*WHAT IS EXPECTED:* Write out, word for word, every line in the data below from the one containing "[313,147,494,166] (GCYL) (on-going)" to the one containing "[80,841,156,859] // 整体框架 -> (716, 204) none", both of them included.

*RECORDS FOR THIS EXERCISE:*
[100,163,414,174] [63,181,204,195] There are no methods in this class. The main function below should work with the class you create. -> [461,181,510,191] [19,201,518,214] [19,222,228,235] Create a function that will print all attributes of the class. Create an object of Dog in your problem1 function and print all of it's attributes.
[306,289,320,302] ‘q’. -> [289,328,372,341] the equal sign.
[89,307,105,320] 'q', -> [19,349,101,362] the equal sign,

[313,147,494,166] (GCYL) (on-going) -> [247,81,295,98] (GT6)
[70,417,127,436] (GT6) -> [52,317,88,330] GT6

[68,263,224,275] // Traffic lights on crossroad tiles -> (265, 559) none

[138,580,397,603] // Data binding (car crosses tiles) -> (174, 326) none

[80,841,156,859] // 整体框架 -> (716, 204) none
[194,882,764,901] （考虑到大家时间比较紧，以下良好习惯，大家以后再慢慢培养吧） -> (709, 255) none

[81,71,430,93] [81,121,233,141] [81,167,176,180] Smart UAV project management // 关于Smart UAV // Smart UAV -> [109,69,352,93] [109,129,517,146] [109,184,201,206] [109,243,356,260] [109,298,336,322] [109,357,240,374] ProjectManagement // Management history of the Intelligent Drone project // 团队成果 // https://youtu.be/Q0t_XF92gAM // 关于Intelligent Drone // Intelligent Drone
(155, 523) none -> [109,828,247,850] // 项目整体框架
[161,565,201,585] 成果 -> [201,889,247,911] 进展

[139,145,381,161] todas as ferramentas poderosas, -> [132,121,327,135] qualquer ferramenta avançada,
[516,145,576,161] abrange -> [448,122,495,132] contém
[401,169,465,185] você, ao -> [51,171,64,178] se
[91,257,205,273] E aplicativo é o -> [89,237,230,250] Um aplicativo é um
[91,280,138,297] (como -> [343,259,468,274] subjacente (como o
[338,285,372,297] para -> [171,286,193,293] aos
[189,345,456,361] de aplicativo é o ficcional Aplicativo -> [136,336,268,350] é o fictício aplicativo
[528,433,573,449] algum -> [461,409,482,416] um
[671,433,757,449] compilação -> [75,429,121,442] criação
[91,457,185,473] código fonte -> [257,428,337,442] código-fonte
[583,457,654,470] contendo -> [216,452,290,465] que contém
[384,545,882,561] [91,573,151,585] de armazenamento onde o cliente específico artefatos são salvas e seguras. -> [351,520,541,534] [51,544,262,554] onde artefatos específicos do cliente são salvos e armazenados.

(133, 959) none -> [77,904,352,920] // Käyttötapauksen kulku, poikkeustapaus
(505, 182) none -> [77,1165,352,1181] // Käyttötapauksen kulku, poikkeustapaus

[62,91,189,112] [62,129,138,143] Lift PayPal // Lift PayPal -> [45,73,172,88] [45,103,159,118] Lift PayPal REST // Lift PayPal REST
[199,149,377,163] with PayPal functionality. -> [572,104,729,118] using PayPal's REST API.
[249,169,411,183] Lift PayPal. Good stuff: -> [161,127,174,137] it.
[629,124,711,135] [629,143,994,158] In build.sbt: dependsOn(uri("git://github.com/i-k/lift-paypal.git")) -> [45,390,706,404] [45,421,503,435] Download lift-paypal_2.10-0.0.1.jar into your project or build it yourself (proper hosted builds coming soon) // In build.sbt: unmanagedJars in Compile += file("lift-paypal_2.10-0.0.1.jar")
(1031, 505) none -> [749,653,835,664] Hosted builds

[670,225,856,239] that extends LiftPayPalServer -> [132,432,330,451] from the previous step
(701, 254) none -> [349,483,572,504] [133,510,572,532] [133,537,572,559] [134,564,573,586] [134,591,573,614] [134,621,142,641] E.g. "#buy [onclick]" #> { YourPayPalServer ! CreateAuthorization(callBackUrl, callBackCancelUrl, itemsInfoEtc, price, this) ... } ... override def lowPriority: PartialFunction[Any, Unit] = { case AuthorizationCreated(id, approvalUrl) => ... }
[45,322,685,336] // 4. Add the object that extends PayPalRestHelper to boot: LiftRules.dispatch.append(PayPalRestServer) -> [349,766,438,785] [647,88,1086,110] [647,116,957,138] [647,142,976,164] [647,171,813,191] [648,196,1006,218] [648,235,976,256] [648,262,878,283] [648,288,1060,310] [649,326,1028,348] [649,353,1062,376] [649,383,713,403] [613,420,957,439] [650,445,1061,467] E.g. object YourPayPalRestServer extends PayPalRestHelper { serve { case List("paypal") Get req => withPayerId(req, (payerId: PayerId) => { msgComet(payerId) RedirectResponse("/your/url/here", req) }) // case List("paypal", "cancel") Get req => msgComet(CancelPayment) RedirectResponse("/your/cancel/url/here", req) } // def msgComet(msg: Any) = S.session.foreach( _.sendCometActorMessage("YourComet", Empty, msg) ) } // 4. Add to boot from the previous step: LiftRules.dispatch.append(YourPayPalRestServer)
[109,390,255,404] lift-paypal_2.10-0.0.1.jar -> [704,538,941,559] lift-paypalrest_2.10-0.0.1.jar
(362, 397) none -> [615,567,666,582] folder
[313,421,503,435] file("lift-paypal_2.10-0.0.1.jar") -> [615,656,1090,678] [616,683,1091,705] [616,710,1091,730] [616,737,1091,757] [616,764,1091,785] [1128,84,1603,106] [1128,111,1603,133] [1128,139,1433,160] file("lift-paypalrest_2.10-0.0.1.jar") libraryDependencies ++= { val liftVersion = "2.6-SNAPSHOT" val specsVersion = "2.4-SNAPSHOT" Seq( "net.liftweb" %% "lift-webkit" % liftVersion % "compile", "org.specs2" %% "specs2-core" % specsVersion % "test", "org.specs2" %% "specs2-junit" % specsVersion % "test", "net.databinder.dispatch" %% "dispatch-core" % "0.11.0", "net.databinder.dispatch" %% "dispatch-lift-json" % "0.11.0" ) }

*RESPONSE TO THE TASK:*
[313,147,494,166] (GCYL) (on-going) -> [247,81,295,98] (GT6)
[70,417,127,436] (GT6) -> [52,317,88,330] GT6

[68,263,224,275] // Traffic lights on crossroad tiles -> (265, 559) none

[138,580,397,603] // Data binding (car crosses tiles) -> (174, 326) none

[80,841,156,859] // 整体框架 -> (716, 204) none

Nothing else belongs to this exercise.